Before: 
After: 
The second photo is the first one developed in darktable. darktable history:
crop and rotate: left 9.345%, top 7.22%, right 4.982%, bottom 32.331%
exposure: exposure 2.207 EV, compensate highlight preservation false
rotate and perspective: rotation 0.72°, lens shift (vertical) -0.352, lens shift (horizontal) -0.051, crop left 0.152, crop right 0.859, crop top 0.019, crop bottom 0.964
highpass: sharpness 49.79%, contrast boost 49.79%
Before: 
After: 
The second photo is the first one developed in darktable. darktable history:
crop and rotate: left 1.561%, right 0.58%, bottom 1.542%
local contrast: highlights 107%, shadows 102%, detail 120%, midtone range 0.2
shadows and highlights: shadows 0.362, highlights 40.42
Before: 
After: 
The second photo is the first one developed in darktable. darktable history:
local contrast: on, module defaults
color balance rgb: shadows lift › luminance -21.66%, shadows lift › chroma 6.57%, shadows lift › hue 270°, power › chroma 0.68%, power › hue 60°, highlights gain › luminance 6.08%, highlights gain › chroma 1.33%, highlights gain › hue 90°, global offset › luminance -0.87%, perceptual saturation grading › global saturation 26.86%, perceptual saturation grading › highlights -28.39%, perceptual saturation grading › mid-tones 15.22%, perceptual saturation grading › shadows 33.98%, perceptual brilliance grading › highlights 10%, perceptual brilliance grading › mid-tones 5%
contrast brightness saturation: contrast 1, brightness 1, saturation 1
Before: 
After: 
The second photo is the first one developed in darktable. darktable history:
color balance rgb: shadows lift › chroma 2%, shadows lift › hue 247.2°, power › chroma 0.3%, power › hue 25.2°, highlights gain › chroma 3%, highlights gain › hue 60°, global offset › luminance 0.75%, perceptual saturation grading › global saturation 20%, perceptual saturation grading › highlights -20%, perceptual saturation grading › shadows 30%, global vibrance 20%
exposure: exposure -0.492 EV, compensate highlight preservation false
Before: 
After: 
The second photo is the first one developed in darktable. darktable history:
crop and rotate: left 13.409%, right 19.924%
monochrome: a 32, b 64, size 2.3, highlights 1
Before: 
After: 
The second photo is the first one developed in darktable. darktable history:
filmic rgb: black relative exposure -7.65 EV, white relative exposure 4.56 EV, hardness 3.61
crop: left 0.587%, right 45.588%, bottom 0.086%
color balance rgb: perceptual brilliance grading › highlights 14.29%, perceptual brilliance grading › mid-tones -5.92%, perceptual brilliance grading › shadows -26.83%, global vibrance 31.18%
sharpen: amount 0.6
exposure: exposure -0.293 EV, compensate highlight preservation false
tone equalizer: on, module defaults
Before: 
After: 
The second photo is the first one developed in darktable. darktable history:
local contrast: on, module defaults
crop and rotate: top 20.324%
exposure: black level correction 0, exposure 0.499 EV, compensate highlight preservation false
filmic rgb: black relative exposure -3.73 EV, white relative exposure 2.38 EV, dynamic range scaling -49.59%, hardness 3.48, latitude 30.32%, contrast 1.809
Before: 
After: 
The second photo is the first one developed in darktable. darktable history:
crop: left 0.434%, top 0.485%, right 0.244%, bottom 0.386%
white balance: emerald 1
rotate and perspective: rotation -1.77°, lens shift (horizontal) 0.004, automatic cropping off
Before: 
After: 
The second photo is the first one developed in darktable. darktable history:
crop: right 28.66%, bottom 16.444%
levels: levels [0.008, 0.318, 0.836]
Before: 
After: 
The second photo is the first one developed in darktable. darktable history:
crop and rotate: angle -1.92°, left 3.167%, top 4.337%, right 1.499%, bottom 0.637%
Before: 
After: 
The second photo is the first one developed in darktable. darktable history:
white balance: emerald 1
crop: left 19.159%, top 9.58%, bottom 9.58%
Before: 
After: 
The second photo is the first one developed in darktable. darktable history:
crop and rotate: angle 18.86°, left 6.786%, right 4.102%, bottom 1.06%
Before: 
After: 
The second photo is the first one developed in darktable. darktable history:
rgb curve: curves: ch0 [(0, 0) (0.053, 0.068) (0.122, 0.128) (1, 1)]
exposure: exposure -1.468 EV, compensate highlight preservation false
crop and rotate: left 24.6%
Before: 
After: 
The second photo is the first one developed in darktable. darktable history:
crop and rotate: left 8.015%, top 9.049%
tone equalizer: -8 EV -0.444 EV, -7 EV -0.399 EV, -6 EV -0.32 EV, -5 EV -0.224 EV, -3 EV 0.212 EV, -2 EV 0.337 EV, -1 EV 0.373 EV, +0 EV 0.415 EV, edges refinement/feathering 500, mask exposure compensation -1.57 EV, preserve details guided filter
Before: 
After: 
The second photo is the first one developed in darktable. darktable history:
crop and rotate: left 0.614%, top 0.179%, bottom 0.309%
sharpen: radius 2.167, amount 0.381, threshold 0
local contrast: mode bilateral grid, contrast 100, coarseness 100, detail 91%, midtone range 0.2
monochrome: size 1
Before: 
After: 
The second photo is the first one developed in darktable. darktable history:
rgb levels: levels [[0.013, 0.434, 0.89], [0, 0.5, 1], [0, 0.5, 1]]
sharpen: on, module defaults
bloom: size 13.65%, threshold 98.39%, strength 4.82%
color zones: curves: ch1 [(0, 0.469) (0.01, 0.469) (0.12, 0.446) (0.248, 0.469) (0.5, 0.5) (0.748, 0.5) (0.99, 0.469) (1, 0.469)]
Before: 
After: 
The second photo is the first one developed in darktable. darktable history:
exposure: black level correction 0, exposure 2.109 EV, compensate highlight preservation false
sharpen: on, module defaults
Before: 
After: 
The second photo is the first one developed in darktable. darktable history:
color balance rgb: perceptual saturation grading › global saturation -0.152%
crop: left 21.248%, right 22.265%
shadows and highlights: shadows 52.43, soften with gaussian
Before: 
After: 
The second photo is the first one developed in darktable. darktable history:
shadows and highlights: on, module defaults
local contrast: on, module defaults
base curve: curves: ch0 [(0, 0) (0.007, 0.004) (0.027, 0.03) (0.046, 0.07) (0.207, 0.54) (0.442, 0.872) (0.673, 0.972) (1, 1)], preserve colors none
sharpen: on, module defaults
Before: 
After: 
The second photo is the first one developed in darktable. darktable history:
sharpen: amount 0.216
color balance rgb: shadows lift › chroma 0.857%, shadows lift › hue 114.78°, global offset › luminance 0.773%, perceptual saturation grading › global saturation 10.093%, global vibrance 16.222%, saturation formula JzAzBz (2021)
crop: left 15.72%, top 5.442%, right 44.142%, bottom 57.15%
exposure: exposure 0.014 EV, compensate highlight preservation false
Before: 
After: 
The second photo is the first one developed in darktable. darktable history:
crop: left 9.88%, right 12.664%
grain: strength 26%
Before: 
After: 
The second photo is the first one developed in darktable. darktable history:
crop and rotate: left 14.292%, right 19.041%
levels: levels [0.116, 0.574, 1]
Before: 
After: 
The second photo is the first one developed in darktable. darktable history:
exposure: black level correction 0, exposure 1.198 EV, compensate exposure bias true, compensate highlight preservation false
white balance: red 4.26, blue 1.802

#### [GIVEN REQUEST]
Can you write out all of the data above again, replacing "developed" with "processed" everywhere it occurs and keeping everything else as it is?

#### [SOLUTION TO THIS EXERCISE]
Before: 
After: 
The second photo is the first one processed in darktable. darktable history:
crop and rotate: left 9.345%, top 7.22%, right 4.982%, bottom 32.331%
exposure: exposure 2.207 EV, compensate highlight preservation false
rotate and perspective: rotation 0.72°, lens shift (vertical) -0.352, lens shift (horizontal) -0.051, crop left 0.152, crop right 0.859, crop top 0.019, crop bottom 0.964
highpass: sharpness 49.79%, contrast boost 49.79%
Before: 
After: 
The second photo is the first one processed in darktable. darktable history:
crop and rotate: left 1.561%, right 0.58%, bottom 1.542%
local contrast: highlights 107%, shadows 102%, detail 120%, midtone range 0.2
shadows and highlights: shadows 0.362, highlights 40.42
Before: 
After: 
The second photo is the first one processed in darktable. darktable history:
local contrast: on, module defaults
color balance rgb: shadows lift › luminance -21.66%, shadows lift › chroma 6.57%, shadows lift › hue 270°, power › chroma 0.68%, power › hue 60°, highlights gain › luminance 6.08%, highlights gain › chroma 1.33%, highlights gain › hue 90°, global offset › luminance -0.87%, perceptual saturation grading › global saturation 26.86%, perceptual saturation grading › highlights -28.39%, perceptual saturation grading › mid-tones 15.22%, perceptual saturation grading › shadows 33.98%, perceptual brilliance grading › highlights 10%, perceptual brilliance grading › mid-tones 5%
contrast brightness saturation: contrast 1, brightness 1, saturation 1
Before: 
After: 
The second photo is the first one processed in darktable. darktable history:
color balance rgb: shadows lift › chroma 2%, shadows lift › hue 247.2°, power › chroma 0.3%, power › hue 25.2°, highlights gain › chroma 3%, highlights gain › hue 60°, global offset › luminance 0.75%, perceptual saturation grading › global saturation 20%, perceptual saturation grading › highlights -20%, perceptual saturation grading › shadows 30%, global vibrance 20%
exposure: exposure -0.492 EV, compensate highlight preservation false
Before: 
After: 
The second photo is the first one processed in darktable. darktable history:
crop and rotate: left 13.409%, right 19.924%
monochrome: a 32, b 64, size 2.3, highlights 1
Before: 
After: 
The second photo is the first one processed in darktable. darktable history:
filmic rgb: black relative exposure -7.65 EV, white relative exposure 4.56 EV, hardness 3.61
crop: left 0.587%, right 45.588%, bottom 0.086%
color balance rgb: perceptual brilliance grading › highlights 14.29%, perceptual brilliance grading › mid-tones -5.92%, perceptual brilliance grading › shadows -26.83%, global vibrance 31.18%
sharpen: amount 0.6
exposure: exposure -0.293 EV, compensate highlight preservation false
tone equalizer: on, module defaults
Before: 
After: 
The second photo is the first one processed in darktable. darktable history:
local contrast: on, module defaults
crop and rotate: top 20.324%
exposure: black level correction 0, exposure 0.499 EV, compensate highlight preservation false
filmic rgb: black relative exposure -3.73 EV, white relative exposure 2.38 EV, dynamic range scaling -49.59%, hardness 3.48, latitude 30.32%, contrast 1.809
Before: 
After: 
The second photo is the first one processed in darktable. darktable history:
crop: left 0.434%, top 0.485%, right 0.244%, bottom 0.386%
white balance: emerald 1
rotate and perspective: rotation -1.77°, lens shift (horizontal) 0.004, automatic cropping off
Before: 
After: 
The second photo is the first one processed in darktable. darktable history:
crop: right 28.66%, bottom 16.444%
levels: levels [0.008, 0.318, 0.836]
Before: 
After: 
The second photo is the first one processed in darktable. darktable history:
crop and rotate: angle -1.92°, left 3.167%, top 4.337%, right 1.499%, bottom 0.637%
Before: 
After: 
The second photo is the first one processed in darktable. darktable history:
white balance: emerald 1
crop: left 19.159%, top 9.58%, bottom 9.58%
Before: 
After: 
The second photo is the first one processed in darktable. darktable history:
crop and rotate: angle 18.86°, left 6.786%, right 4.102%, bottom 1.06%
Before: 
After: 
The second photo is the first one processed in darktable. darktable history:
rgb curve: curves: ch0 [(0, 0) (0.053, 0.068) (0.122, 0.128) (1, 1)]
exposure: exposure -1.468 EV, compensate highlight preservation false
crop and rotate: left 24.6%
Before: 
After: 
The second photo is the first one processed in darktable. darktable history:
crop and rotate: left 8.015%, top 9.049%
tone equalizer: -8 EV -0.444 EV, -7 EV -0.399 EV, -6 EV -0.32 EV, -5 EV -0.224 EV, -3 EV 0.212 EV, -2 EV 0.337 EV, -1 EV 0.373 EV, +0 EV 0.415 EV, edges refinement/feathering 500, mask exposure compensation -1.57 EV, preserve details guided filter
Before: 
After: 
The second photo is the first one processed in darktable. darktable history:
crop and rotate: left 0.614%, top 0.179%, bottom 0.309%
sharpen: radius 2.167, amount 0.381, threshold 0
local contrast: mode bilateral grid, contrast 100, coarseness 100, detail 91%, midtone range 0.2
monochrome: size 1
Before: 
After: 
The second photo is the first one processed in darktable. darktable history:
rgb levels: levels [[0.013, 0.434, 0.89], [0, 0.5, 1], [0, 0.5, 1]]
sharpen: on, module defaults
bloom: size 13.65%, threshold 98.39%, strength 4.82%
color zones: curves: ch1 [(0, 0.469) (0.01, 0.469) (0.12, 0.446) (0.248, 0.469) (0.5, 0.5) (0.748, 0.5) (0.99, 0.469) (1, 0.469)]
Before: 
After: 
The second photo is the first one processed in darktable. darktable history:
exposure: black level correction 0, exposure 2.109 EV, compensate highlight preservation false
sharpen: on, module defaults
Before: 
After: 
The second photo is the first one processed in darktable. darktable history:
color balance rgb: perceptual saturation grading › global saturation -0.152%
crop: left 21.248%, right 22.265%
shadows and highlights: shadows 52.43, soften with gaussian
Before: 
After: 
The second photo is the first one processed in darktable. darktable history:
shadows and highlights: on, module defaults
local contrast: on, module defaults
base curve: curves: ch0 [(0, 0) (0.007, 0.004) (0.027, 0.03) (0.046, 0.07) (0.207, 0.54) (0.442, 0.872) (0.673, 0.972) (1, 1)], preserve colors none
sharpen: on, module defaults
Before: 
After: 
The second photo is the first one processed in darktable. darktable history:
sharpen: amount 0.216
color balance rgb: shadows lift › chroma 0.857%, shadows lift › hue 114.78°, global offset › luminance 0.773%, perceptual saturation grading › global saturation 10.093%, global vibrance 16.222%, saturation formula JzAzBz (2021)
crop: left 15.72%, top 5.442%, right 44.142%, bottom 57.15%
exposure: exposure 0.014 EV, compensate highlight preservation false
Before: 
After: 
The second photo is the first one processed in darktable. darktable history:
crop: left 9.88%, right 12.664%
grain: strength 26%
Before: 
After: 
The second photo is the first one processed in darktable. darktable history:
crop and rotate: left 14.292%, right 19.041%
levels: levels [0.116, 0.574, 1]
Before: 
After: 
The second photo is the first one processed in darktable. darktable history:
exposure: black level correction 0, exposure 1.198 EV, compensate exposure bias true, compensate highlight preservation false
white balance: red 4.26, blue 1.802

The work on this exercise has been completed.